Task material START

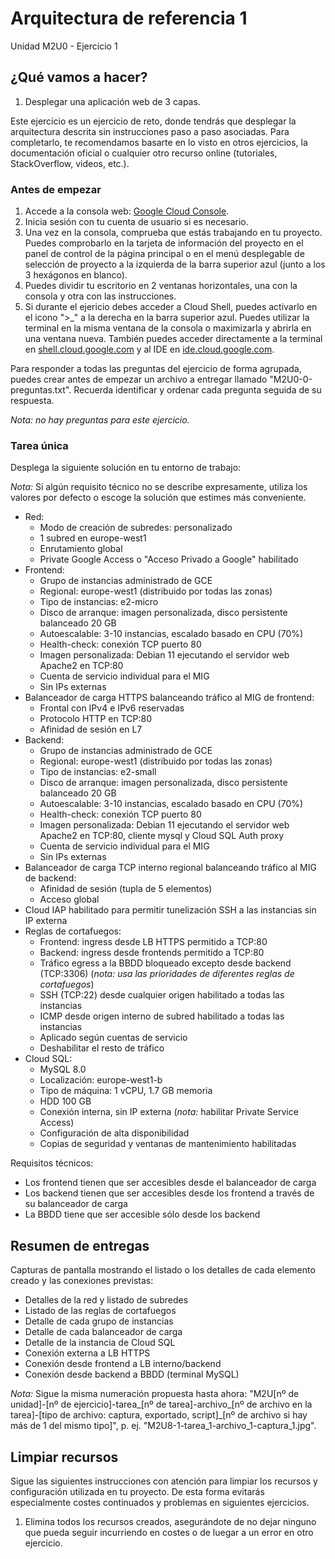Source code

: # Arquitectura de referencia 1
Unidad M2U0 - Ejercicio 1

## ¿Qué vamos a hacer?
1. Desplegar una aplicación web de 3 capas.

Este ejercicio es un ejercicio de reto, donde tendrás que desplegar la arquitectura descrita sin instrucciones paso a paso asociadas. Para completarlo, te recomendamos basarte en lo visto en otros ejercicios, la documentación oficial o cualquier otro recurso online (tutoriales, StackOverflow, videos, etc.).

### Antes de empezar
1. Accede a la consola web: [Google Cloud Console](https://console.cloud.google.com).
1. Inicia sesión con tu cuenta de usuario si es necesario.
1. Una vez en la consola, comprueba que estás trabajando en tu proyecto. Puedes comprobarlo en la tarjeta de información del proyecto en el panel de control de la página principal o en el menú desplegable de selección de proyecto a la izquierda de la barra superior azul (junto a los 3 hexágonos en blanco).
1. Puedes dividir tu escritorio en 2 ventanas horizontales, una con la consola y otra con las instrucciones.
1. Si durante el ejericio debes acceder a Cloud Shell, puedes activarlo en el icono ">_" a la derecha en la barra superior azul. Puedes utilizar la terminal en la misma ventana de la consola o maximizarla y abrirla en una ventana nueva. También puedes acceder directamente a la terminal en [shell.cloud.google.com](https://shell.cloud.google.com) y al IDE en [ide.cloud.google.com](https://ide.cloud.google.com/).

Para responder a todas las preguntas del ejercicio de forma agrupada, puedes crear antes de empezar un archivo a entregar llamado "M2U0-0-preguntas.txt". Recuerda identificar y ordenar cada pregunta seguida de su respuesta.

*Nota: no hay preguntas para este ejercicio.*

### Tarea única

Desplega la siguiente solución en tu entorno de trabajo:

*Nota:* Si algún requisito técnico no se describe expresamente, utiliza los valores por defecto o escoge la solución que estimes más conveniente.

- Red:
    - Modo de creación de subredes: personalizado
    - 1 subred en europe-west1
    - Enrutamiento global
    - Private Google Access o "Acceso Privado a Google" habilitado
- Frontend:
    - Grupo de instancias administrado de GCE
    - Regional: europe-west1 (distribuido por todas las zonas)
    - Tipo de instancias: e2-micro
    - Disco de arranque: imagen personalizada, disco persistente balanceado 20 GB
    - Autoescalable: 3-10 instancias, escalado basado en CPU (70%)
    - Health-check: conexión TCP puerto 80
    - Imagen personalizada: Debian 11 ejecutando el servidor web Apache2 en TCP:80
    - Cuenta de servicio individual para el MIG
    - Sin IPs externas
- Balanceador de carga HTTPS balanceando tráfico al MIG de frontend:
    - Frontal con IPv4 e IPv6 reservadas
    - Protocolo HTTP en TCP:80
    - Afinidad de sesión en L7
- Backend:
    - Grupo de instancias administrado de GCE
    - Regional: europe-west1 (distribuido por todas las zonas)
    - Tipo de instancias: e2-small
    - Disco de arranque: imagen personalizada, disco persistente balanceado 20 GB
    - Autoescalable: 3-10 instancias, escalado basado en CPU (70%)
    - Health-check: conexión TCP puerto 80
    - Imagen personalizada: Debian 11 ejecutando el servidor web Apache2 en TCP:80, cliente mysql y Cloud SQL Auth proxy
    - Cuenta de servicio individual para el MIG
    - Sin IPs externas
- Balanceador de carga TCP interno regional balanceando tráfico al MIG de backend:
    - Afinidad de sesión (tupla de 5 elementos)
    - Acceso global
- Cloud IAP habilitado para permitir tunelización SSH a las instancias sin IP externa
- Reglas de cortafuegos:
    - Frontend: ingress desde LB HTTPS permitido a TCP:80
    - Backend: ingress desde frontends permitido a TCP:80
    - Tráfico egress a la BBDD bloqueado excepto desde backend (TCP:3306) (*nota: usa las prioridades de diferentes reglas de cortafuegos*)
    - SSH (TCP:22) desde cualquier origen habilitado a todas las instancias
    - ICMP desde origen interno de subred habilitado a todas las instancias
    - Aplicado según cuentas de servicio
    - Deshabilitar el resto de tráfico
- Cloud SQL:
    - MySQL 8.0
    - Localización: europe-west1-b
    - Tipo de máquina: 1 vCPU, 1.7 GB memoria
    - HDD 100 GB
    - Conexión interna, sin IP externa (*nota:* habilitar Private Service Access)
    - Configuración de alta disponibilidad
    - Copias de seguridad y ventanas de mantenimiento habilitadas

Requisitos técnicos:
- Los frontend tienen que ser accesibles desde el balanceador de carga
- Los backend tienen que ser accesibles desde los frontend a través de su balanceador de carga
- La BBDD tiene que ser accesible sólo desde los backend

## Resumen de entregas
Capturas de pantalla mostrando el listado o los detalles de cada elemento creado y las conexiones previstas:
- Detalles de la red y listado de subredes
- Listado de las reglas de cortafuegos
- Detalle de cada grupo de instancias
- Detalle de cada balanceador de carga
- Detalle de la instancia de Cloud SQL
- Conexión externa a LB HTTPS
- Conexión desde frontend a LB interno/backend
- Conexión desde backend a BBDD (terminal MySQL)

*Nota:* Sigue la misma numeración propuesta hasta ahora: "M2U[nº de unidad]-[nº de ejercicio]-tarea_[nº de tarea]-archivo_[nº de archivo en la tarea]-[tipo de archivo: captura, exportado, script]_[nº de archivo si hay más de 1 del mismo tipo]", p. ej. "M2U8-1-tarea_1-archivo_1-captura_1.jpg".

## Limpiar recursos
Sigue las siguientes instrucciones con atención para limpiar los recursos y configuración utilizada en tu proyecto. De esta forma evitarás especialmente costes continuados y problemas en siguientes ejercicios.

1. Elimina todos los recursos creados, asegurándote de no dejar ninguno que pueda seguir incurriendo en costes o de luegar a un error en otro ejercicio.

Task material END

Problem to solve
Copy the source code from every entry above verbatim, without the images.

Task answer
Source code

: # Arquitectura de referencia 1
Unidad M2U0 - Ejercicio 1

## ¿Qué vamos a hacer?
1. Desplegar una aplicación web de 3 capas.

Este ejercicio es un ejercicio de reto, donde tendrás que desplegar la arquitectura descrita sin instrucciones paso a paso asociadas. Para completarlo, te recomendamos basarte en lo visto en otros ejercicios, la documentación oficial o cualquier otro recurso online (tutoriales, StackOverflow, videos, etc.).

### Antes de empezar
1. Accede a la consola web: [Google Cloud Console](https://console.cloud.google.com).
1. Inicia sesión con tu cuenta de usuario si es necesario.
1. Una vez en la consola, comprueba que estás trabajando en tu proyecto. Puedes comprobarlo en la tarjeta de información del proyecto en el panel de control de la página principal o en el menú desplegable de selección de proyecto a la izquierda de la barra superior azul (junto a los 3 hexágonos en blanco).
1. Puedes dividir tu escritorio en 2 ventanas horizontales, una con la consola y otra con las instrucciones.
1. Si durante el ejericio debes acceder a Cloud Shell, puedes activarlo en el icono ">_" a la derecha en la barra superior azul. Puedes utilizar la terminal en la misma ventana de la consola o maximizarla y abrirla en una ventana nueva. También puedes acceder directamente a la terminal en [shell.cloud.google.com](https://shell.cloud.google.com) y al IDE en [ide.cloud.google.com](https://ide.cloud.google.com/).

Para responder a todas las preguntas del ejercicio de forma agrupada, puedes crear antes de empezar un archivo a entregar llamado "M2U0-0-preguntas.txt". Recuerda identificar y ordenar cada pregunta seguida de su respuesta.

*Nota: no hay preguntas para este ejercicio.*

### Tarea única

Desplega la siguiente solución en tu entorno de trabajo:

*Nota:* Si algún requisito técnico no se describe expresamente, utiliza los valores por defecto o escoge la solución que estimes más conveniente.

- Red:
    - Modo de creación de subredes: personalizado
    - 1 subred en europe-west1
    - Enrutamiento global
    - Private Google Access o "Acceso Privado a Google" habilitado
- Frontend:
    - Grupo de instancias administrado de GCE
    - Regional: europe-west1 (distribuido por todas las zonas)
    - Tipo de instancias: e2-micro
    - Disco de arranque: imagen personalizada, disco persistente balanceado 20 GB
    - Autoescalable: 3-10 instancias, escalado basado en CPU (70%)
    - Health-check: conexión TCP puerto 80
    - Imagen personalizada: Debian 11 ejecutando el servidor web Apache2 en TCP:80
    - Cuenta de servicio individual para el MIG
    - Sin IPs externas
- Balanceador de carga HTTPS balanceando tráfico al MIG de frontend:
    - Frontal con IPv4 e IPv6 reservadas
    - Protocolo HTTP en TCP:80
    - Afinidad de sesión en L7
- Backend:
    - Grupo de instancias administrado de GCE
    - Regional: europe-west1 (distribuido por todas las zonas)
    - Tipo de instancias: e2-small
    - Disco de arranque: imagen personalizada, disco persistente balanceado 20 GB
    - Autoescalable: 3-10 instancias, escalado basado en CPU (70%)
    - Health-check: conexión TCP puerto 80
    - Imagen personalizada: Debian 11 ejecutando el servidor web Apache2 en TCP:80, cliente mysql y Cloud SQL Auth proxy
    - Cuenta de servicio individual para el MIG
    - Sin IPs externas
- Balanceador de carga TCP interno regional balanceando tráfico al MIG de backend:
    - Afinidad de sesión (tupla de 5 elementos)
    - Acceso global
- Cloud IAP habilitado para permitir tunelización SSH a las instancias sin IP externa
- Reglas de cortafuegos:
    - Frontend: ingress desde LB HTTPS permitido a TCP:80
    - Backend: ingress desde frontends permitido a TCP:80
    - Tráfico egress a la BBDD bloqueado excepto desde backend (TCP:3306) (*nota: usa las prioridades de diferentes reglas de cortafuegos*)
    - SSH (TCP:22) desde cualquier origen habilitado a todas las instancias
    - ICMP desde origen interno de subred habilitado a todas las instancias
    - Aplicado según cuentas de servicio
    - Deshabilitar el resto de tráfico
- Cloud SQL:
    - MySQL 8.0
    - Localización: europe-west1-b
    - Tipo de máquina: 1 vCPU, 1.7 GB memoria
    - HDD 100 GB
    - Conexión interna, sin IP externa (*nota:* habilitar Private Service Access)
    - Configuración de alta disponibilidad
    - Copias de seguridad y ventanas de mantenimiento habilitadas

Requisitos técnicos:
- Los frontend tienen que ser accesibles desde el balanceador de carga
- Los backend tienen que ser accesibles desde los frontend a través de su balanceador de carga
- La BBDD tiene que ser accesible sólo desde los backend

## Resumen de entregas
Capturas de pantalla mostrando el listado o los detalles de cada elemento creado y las conexiones previstas:
- Detalles de la red y listado de subredes
- Listado de las reglas de cortafuegos
- Detalle de cada grupo de instancias
- Detalle de cada balanceador de carga
- Detalle de la instancia de Cloud SQL
- Conexión externa a LB HTTPS
- Conexión desde frontend a LB interno/backend
- Conexión desde backend a BBDD (terminal MySQL)

*Nota:* Sigue la misma numeración propuesta hasta ahora: "M2U[nº de unidad]-[nº de ejercicio]-tarea_[nº de tarea]-archivo_[nº de archivo en la tarea]-[tipo de archivo: captura, exportado, script]_[nº de archivo si hay más de 1 del mismo tipo]", p. ej. "M2U8-1-tarea_1-archivo_1-captura_1.jpg".

## Limpiar recursos
Sigue las siguientes instrucciones con atención para limpiar los recursos y configuración utilizada en tu proyecto. De esta forma evitarás especialmente costes continuados y problemas en siguientes ejercicios.

1. Elimina todos los recursos creados, asegurándote de no dejar ninguno que pueda seguir incurriendo en costes o de luegar a un error en otro ejercicio.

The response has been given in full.